Xi seems to have inherited his father’s appetite for reform, if not his liberalism. In November, top leaders gathered in Beijing for the third plenum, a conclave that leaders have historically used as a launching point for dramatic reforms. The results lived up to expectations. According to a plenum report published in state media, by 2020, China will relax its one-child policy, abolish a controversial “re-education through labor” penal system and revise an outmoded residence registration system that denies basic social benefits to rural-urban migrants in their adopted homes. The government has pledged to give the market a “decisive” role in the country’s economy, which it is hoped will make it easier for the poor to claw their way into the middle class.
Perhaps Xi’s most high-profile campaign has been his frugality and anti-corruption drive, intended to target top party “tigers” and rank-and-file “flies”. While the campaign has far from ended corruption in China, it has netted 11 ministerial and provincial-level leaders and changed the way that officials operate.

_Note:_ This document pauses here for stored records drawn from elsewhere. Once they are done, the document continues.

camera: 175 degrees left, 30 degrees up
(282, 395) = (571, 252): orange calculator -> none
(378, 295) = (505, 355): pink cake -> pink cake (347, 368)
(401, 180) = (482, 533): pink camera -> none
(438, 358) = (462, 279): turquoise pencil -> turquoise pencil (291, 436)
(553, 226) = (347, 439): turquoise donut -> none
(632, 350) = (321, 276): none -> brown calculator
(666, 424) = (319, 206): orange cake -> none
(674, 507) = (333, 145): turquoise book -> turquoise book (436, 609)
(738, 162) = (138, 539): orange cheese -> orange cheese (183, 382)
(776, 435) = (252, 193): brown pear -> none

Yet critics say that Xi has used the campaign to undercut his rivals, while his message of frugality has simply driven corruption underground. One of Xi’s greatest challenges has been dispatching Bo Xilai, a former rival who fell from grace last year following revelations that his wife had murdered a British businessman. In September, a court in Shandong province sentenced Bo to life in prison for bribery, embezzlement and abuse of power. Critics say that Xi has been whittling away Bo’s power base ever since.

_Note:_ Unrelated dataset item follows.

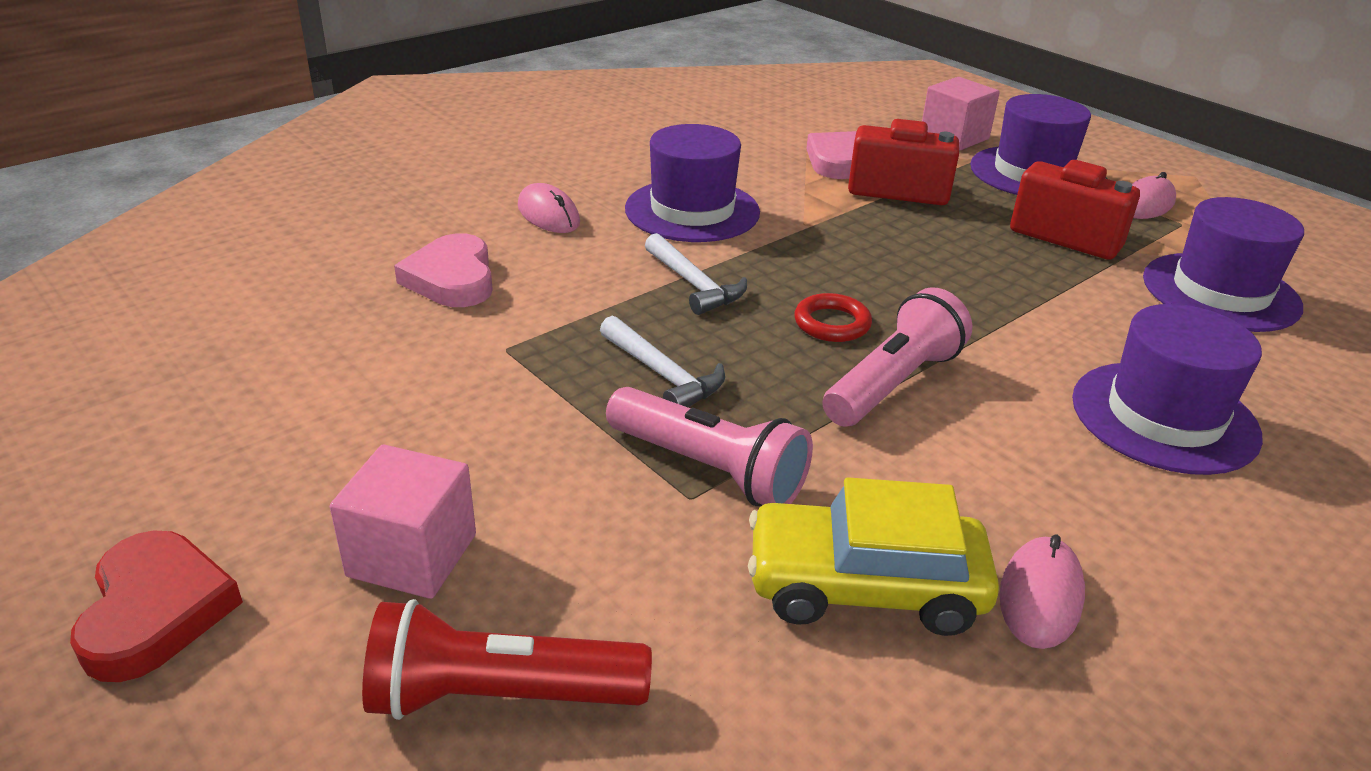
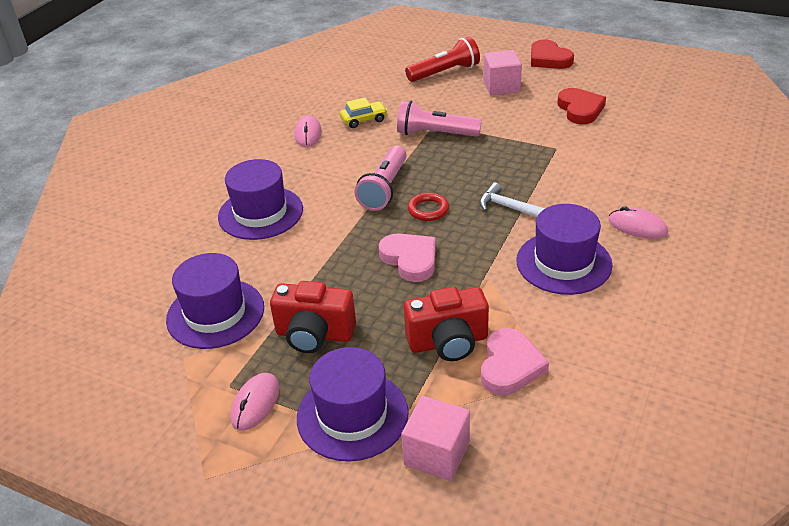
camera: 160 degrees right, 5 degrees up
(341, 411) = (580, 109): none -> red heart
(452, 278) = (624, 170): pink heart -> pink heart (410, 259)
(663, 375) = (482, 160): white hammer -> none
(864, 586) = (364, 120): yellow car -> yellow car, size x0.58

According to Bo Zhiyue, an expert on Chinese politics at the National University of Singapore, Xi is adept at wearing many hats; while he has a flare for Maoist rhetoric, his predilection for combining strong political control with liberal economics makes him more like Deng Xiaoping. “Chinese political leaders usually give us a lot of surprises,” he said. “I’m still trying to understand who Xi Jinping really is.”